I detached the babies gently from the big leaves when I thought they were big enough and buried their roots in the white sand my tank has as substrate. I even took out a bunch of the big black rocks that were mixed in with the sand so I had more room for them and so the roots wouldn't cook if the rocks held too much heat in the Iowa summer weather. The tank's small but pretty empty decor-wise; I'd love to fill it with plants. (If they grow up and start reproducing like this in turn, though, I'm in trouble.)

*So, my questions...*

Several of the big fern's leaves have come loose or popped off, and I've just held them down with rocks or buried them in the sand 'cause they have babies on them that are too small to detach and plant. *Is that right? *The old plant seems fine, it's growing new leaves and everything. The detached leaves are still green... *will they root if I plant them upright?*

*Is there anything else I should be doing with these things?* Do I need organic potting soil under the sand or something for just ferns? Is it better for the plants/fish?

The tank has a light that's on for the about same amount of time that the sun would be up in the wild, maybe a little longer, and it gets indirect light from a single west window. *Is that too much light for a fern?*

I do a 50% WC every three days--*should I WC less frequently when they reach a certain size?* If so, *what size do they need to reach* before I slow down? I don't want the tank to end up too sterile for them to feed. I'd love if it started cycling. I don't have a test kit or anything to check that though.

I took pictures of what the tank looks like, and a close-up of maybe half the plants, which I put in a big cluster near the front. Felix photo-bombed it, the camera hog. XD He's just about an inch and a half long excluding fins, so he makes a nice size comparison.

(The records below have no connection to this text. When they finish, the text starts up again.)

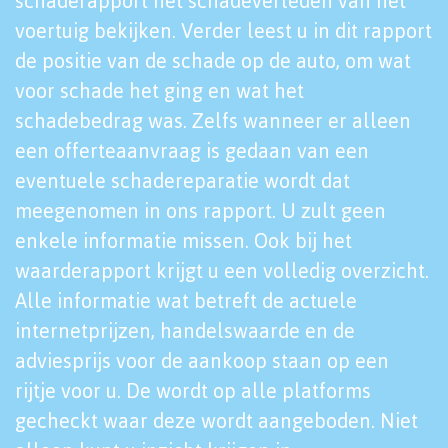
schaderapport het schadeverleden van het
voertuig bekijken. Verder leest u in dit rapport
de positie van de schade op de auto, om wat
voor schade het ging en wat het
schadebedrag was. Zelfs wanneer er alleen
een offerteaanvraag is gedaan van een
eventuele schadereparatie wordt dat
meegenomen in ons rapport. U zult geen
enkele informatie missen. Ook bij het
waarderapport krijgt u een volledig overzicht.
Alle informatie wat betreft de actuele
internetprijzen, handelswaarde en de
adviesprijs voor de aankoop staan op een
rijtje voor u. De wordt op alle platforms
gecheckt waar deze wordt aangeboden. Niet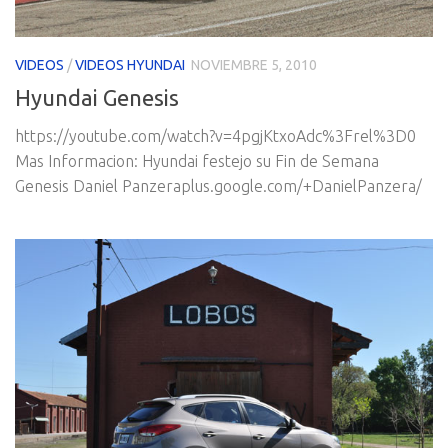
VIDEOS
/
VIDEOS HYUNDAI
NOVIEMBRE 5, 2010
Hyundai Genesis
https://youtube.com/watch?v=4pgjKtxoAdc%3Frel%3D0
Mas Informacion: Hyundai festejo su Fin de Semana
Genesis Daniel Panzeraplus.google.com/+DanielPanzera/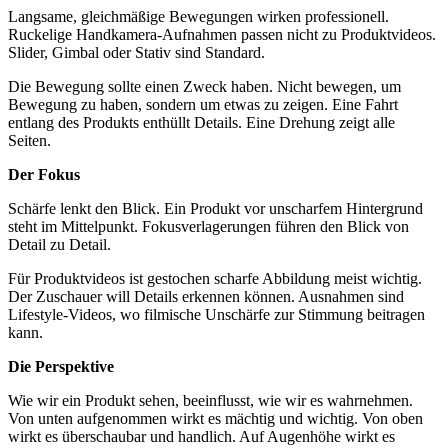
Langsame, gleichmäßige Bewegungen wirken professionell.
Ruckelige Handkamera-Aufnahmen passen nicht zu Produktvideos.
Slider, Gimbal oder Stativ sind Standard.
Die Bewegung sollte einen Zweck haben. Nicht bewegen, um
Bewegung zu haben, sondern um etwas zu zeigen. Eine Fahrt
entlang des Produkts enthüllt Details. Eine Drehung zeigt alle
Seiten.
Der Fokus
Schärfe lenkt den Blick. Ein Produkt vor unscharfem Hintergrund
steht im Mittelpunkt. Fokusverlagerungen führen den Blick von
Detail zu Detail.
Für Produktvideos ist gestochen scharfe Abbildung meist wichtig.
Der Zuschauer will Details erkennen können. Ausnahmen sind
Lifestyle-Videos, wo filmische Unschärfe zur Stimmung beitragen
kann.
Die Perspektive
Wie wir ein Produkt sehen, beeinflusst, wie wir es wahrnehmen.
Von unten aufgenommen wirkt es mächtig und wichtig. Von oben
wirkt es überschaubar und handlich. Auf Augenhöhe wirkt es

I'm probably overthinking this, but I have no experience keeping aquarium plants. Houseplants, potted plants, gardens--that sort of thing, I'm good at keeping. My small bedroom is currently host to nine different things shoved in dirt and one lucky bamboo in a vase of water. But on-land plants have different rules and concerns than tank plants, and the reason my dirt plants are still alive is that I went out and asked questions and did research on them.

If you've read this far... here's a bunny with a fluffy tail.

.(\/)
.('.')
()())o

Thanks!


----------



## Elvette Emmett (Aug 16, 2013)

Java fern do great when they're attached to driftwood. I've never had an issue with how big the babies are before I pull them off, I've pulled off babies smaller than my pinky nail and they're been fine. Lighting I don't really know, mine live in no light, low light and high. Im not sure how big they grow but mine are no bigger than 5-6 inches


----------



## fidget (Aug 18, 2013)

Java ferns' rhizomes should be exposed- that's the thick area at the bottom. From what I understand, the roots can be buried but the rest should be exposed. 

Java fern can get big- I have one that's 10" that started as a 4" plant. I think they do best with light and ferts but will grow without much of either.

I have babies in a tank with soil- the roots are planted- it's growing slowly. Mine did best in a tank with gravel where the rhizome was unburied- it rooted itself in the gravel. I didn't do much vacuuming and it grew like crazy. All of my tanks have daylight spectrum bulbs that are on for 10 hours and none have any problems- but they can grow in low light too as far as I know.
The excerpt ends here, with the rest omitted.